The latest fad is neural-networks. I actually played with one in the late 80ies but it left the feeling that we have a long way to go here. The hardware and math processing has finally caught up with the idea. The neural networks now offer a much more elegant approach to the blunt word counting in a corpus. We can now train a system to recognize cats in a picture and have phone apps that can diagnose the maliciousness of a skin mole better than the average dermatologist.
But here again we observe two things: 1.)The system does not know everything. There is a error rate and 2.) there is a human that makes the final decision. The technical cost to train a neural network is immense, depending on the complexity of the task to learn. The probability has been going up since the statistical approach, but the last percent to reach the “confirmed, I know this” state are incredibly expensive to achieve.
So, please don’t see that I am dissing the new technologies, I think they are awesome and a fresh breath to this old programmer. What I am saying is that we need to step back for a moment and stop being distracted by flashing lights.
In the realm of languages, both statistical and neural networks are cool gadgets, when a human is guiding the result. Can a neural network suggest a translation into a foreign language to rent a car or explain a street sign, yes. There is not much lost if it were wrong and ultimately we are talking about a technology that supports human to human interaction. It could lead to a funny episode.

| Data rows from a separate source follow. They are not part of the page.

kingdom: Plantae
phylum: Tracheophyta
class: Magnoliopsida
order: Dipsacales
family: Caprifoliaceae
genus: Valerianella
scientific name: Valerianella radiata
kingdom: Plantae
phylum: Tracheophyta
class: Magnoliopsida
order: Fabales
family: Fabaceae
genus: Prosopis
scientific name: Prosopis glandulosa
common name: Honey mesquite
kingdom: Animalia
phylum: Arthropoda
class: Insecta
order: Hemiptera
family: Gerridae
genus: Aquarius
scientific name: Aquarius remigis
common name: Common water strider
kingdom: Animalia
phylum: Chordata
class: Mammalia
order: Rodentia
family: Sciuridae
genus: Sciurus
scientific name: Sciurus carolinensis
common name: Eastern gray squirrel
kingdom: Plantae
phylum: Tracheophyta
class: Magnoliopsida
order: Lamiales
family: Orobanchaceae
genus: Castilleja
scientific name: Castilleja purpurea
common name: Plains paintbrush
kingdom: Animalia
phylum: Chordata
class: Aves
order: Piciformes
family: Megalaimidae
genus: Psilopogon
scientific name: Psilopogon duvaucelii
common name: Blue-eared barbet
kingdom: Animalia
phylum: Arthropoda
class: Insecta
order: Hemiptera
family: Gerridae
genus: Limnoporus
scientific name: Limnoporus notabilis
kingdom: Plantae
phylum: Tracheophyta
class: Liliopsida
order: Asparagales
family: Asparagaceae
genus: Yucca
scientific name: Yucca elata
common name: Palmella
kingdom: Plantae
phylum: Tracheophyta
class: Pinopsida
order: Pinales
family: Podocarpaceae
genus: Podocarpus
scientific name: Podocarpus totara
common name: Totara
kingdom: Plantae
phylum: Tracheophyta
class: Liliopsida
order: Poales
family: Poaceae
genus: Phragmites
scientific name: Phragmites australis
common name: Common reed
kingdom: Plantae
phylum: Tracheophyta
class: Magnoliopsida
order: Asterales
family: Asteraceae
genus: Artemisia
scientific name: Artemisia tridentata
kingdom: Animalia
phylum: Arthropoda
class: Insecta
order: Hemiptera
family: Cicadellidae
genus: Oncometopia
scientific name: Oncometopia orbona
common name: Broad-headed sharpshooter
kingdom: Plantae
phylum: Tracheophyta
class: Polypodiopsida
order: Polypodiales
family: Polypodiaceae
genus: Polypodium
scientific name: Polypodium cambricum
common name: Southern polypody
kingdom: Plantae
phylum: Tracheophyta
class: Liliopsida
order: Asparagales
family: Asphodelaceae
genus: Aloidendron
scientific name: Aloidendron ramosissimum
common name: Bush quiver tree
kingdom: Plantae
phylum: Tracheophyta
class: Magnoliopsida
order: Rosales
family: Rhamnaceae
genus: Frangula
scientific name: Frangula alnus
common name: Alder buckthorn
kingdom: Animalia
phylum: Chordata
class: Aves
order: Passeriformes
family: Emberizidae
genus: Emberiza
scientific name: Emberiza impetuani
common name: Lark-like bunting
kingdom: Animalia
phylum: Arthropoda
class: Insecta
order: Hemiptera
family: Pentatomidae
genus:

Would you have a neural network argue unsupervised a legal case in a foreign language in your behalf?
Would you have a neural network decide a legal case?
Where I see both statistical and neural networks really useful, particularly in the linguistic realm is as generating seed data into a relational database that stores the results. Yes, I wrote it, I am reverting back to structured data, accessed in a structured way. Languages and the mapping of their interlingual concepts are a massive problem. Having these databases seeded by either statistical or neural networks would solve a huge amount of work. Of cause we are importing the same error rates from the data sources, but it is relative easy to fix the detected errors by humans, e.g. crowd sourcing, discourse resolution, etc.. This database can also be utilized as a reference to compare against the results of other approaches to develop and parse the knowledge of the world. There is no fear that artificial intelligence will take over the world. There is a fear that artificial intelligence will be given powers that it shouldn’t have because it inherently cannot be trusted to do things it has not be trained for. AI will be impressive., but humans will have the last word.